▸ **Short problem**:
Reproduce, word for word, the stretch of the sqlutils package page below from "Fork me on GitHub" through "containing the query.".

▸ **Page excerpt**:
- - - - -
Fork me on GitHub

sqlutils

An R package for managing a library of database queries

Overview

For many Institutional Research offices the institutions student information system (SIS) is the most common source of data. Since virtually all SIS systems are backed by a database, extracting data requires extracting data using queries. Typically the language used to extract data is called structured query language (SQL) regardless if the database is provided by Oracle, Microsoft, or an open source options such as MySQL and PostgreSQL. There are a number of functions in this package that will faciliate extracting data from these databases directly into R.

The database access functions provide an interface to a directory of SQL scripts. SQL scripts are simply a plain text file containing the query.

The sqlutils package provides a set of utility functions to help manage a library of structured query language (SQL) files. To install the latest released version from CRAN:

install.packages('sqlutils', repos='http://cran.r-project.org')
- - - - -
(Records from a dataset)

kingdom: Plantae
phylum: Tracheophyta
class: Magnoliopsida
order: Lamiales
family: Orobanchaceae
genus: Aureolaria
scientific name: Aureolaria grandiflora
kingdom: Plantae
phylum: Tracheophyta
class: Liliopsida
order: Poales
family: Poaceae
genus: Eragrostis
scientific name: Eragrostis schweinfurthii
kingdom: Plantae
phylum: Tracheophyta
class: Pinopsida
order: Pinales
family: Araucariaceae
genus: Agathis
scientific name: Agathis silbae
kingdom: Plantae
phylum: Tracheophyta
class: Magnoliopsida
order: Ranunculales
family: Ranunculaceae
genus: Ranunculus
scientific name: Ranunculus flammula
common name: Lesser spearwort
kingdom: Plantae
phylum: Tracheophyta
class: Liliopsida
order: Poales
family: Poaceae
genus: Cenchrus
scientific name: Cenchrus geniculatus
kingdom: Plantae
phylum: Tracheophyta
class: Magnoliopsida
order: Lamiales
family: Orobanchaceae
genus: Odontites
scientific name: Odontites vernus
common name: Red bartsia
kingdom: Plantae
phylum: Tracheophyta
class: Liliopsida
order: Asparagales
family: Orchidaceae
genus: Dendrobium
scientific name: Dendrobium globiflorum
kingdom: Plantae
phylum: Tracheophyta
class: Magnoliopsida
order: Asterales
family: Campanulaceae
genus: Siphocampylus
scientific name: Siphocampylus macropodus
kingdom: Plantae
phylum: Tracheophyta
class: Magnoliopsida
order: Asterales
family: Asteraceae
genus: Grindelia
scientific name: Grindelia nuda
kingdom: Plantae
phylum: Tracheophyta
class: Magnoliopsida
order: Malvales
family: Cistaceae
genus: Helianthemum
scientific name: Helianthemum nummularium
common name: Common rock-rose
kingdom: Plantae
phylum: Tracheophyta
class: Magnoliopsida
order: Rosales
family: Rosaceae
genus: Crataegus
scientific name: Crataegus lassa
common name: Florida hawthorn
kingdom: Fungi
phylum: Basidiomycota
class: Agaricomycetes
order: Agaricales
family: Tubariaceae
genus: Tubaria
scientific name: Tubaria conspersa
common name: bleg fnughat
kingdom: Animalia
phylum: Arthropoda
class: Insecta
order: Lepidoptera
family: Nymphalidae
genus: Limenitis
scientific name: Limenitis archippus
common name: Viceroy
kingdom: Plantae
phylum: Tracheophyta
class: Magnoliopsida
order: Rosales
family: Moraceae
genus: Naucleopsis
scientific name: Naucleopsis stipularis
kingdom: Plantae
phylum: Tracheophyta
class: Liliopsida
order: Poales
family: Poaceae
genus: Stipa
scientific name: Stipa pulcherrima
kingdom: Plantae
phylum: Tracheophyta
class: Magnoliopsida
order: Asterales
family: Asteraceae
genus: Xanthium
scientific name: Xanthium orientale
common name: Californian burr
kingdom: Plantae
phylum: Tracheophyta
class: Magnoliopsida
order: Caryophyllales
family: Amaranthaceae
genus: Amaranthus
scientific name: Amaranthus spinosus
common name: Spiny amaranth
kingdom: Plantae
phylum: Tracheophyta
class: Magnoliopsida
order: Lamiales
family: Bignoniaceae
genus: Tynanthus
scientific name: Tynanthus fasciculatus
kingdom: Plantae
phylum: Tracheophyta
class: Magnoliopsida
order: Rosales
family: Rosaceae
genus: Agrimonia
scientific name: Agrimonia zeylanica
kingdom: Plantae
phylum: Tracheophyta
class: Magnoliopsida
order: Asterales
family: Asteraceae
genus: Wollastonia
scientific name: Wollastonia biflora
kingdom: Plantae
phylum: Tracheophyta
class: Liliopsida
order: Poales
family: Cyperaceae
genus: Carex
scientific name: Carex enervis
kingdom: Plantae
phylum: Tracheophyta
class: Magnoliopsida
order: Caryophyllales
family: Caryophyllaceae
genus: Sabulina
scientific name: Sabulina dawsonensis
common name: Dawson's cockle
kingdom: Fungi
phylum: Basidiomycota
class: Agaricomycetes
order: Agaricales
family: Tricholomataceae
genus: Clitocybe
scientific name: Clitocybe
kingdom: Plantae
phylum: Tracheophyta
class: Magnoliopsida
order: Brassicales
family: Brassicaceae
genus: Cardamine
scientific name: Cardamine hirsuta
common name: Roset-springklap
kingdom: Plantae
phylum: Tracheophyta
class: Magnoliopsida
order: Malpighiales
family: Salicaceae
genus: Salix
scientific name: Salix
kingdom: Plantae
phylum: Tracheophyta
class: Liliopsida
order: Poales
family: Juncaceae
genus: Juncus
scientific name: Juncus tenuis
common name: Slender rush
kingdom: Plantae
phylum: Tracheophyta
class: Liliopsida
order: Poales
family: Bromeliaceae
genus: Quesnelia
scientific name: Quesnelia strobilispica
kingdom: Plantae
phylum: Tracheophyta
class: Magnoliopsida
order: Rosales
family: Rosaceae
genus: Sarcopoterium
- - - - -
▸ **Final result**:
Fork me on GitHub

sqlutils

An R package for managing a library of database queries

Overview

For many Institutional Research offices the institutions student information system (SIS) is the most common source of data. Since virtually all SIS systems are backed by a database, extracting data requires extracting data using queries. Typically the language used to extract data is called structured query language (SQL) regardless if the database is provided by Oracle, Microsoft, or an open source options such as MySQL and PostgreSQL. There are a number of functions in this package that will faciliate extracting data from these databases directly into R.

The database access functions provide an interface to a directory of SQL scripts. SQL scripts are simply a plain text file containing the query.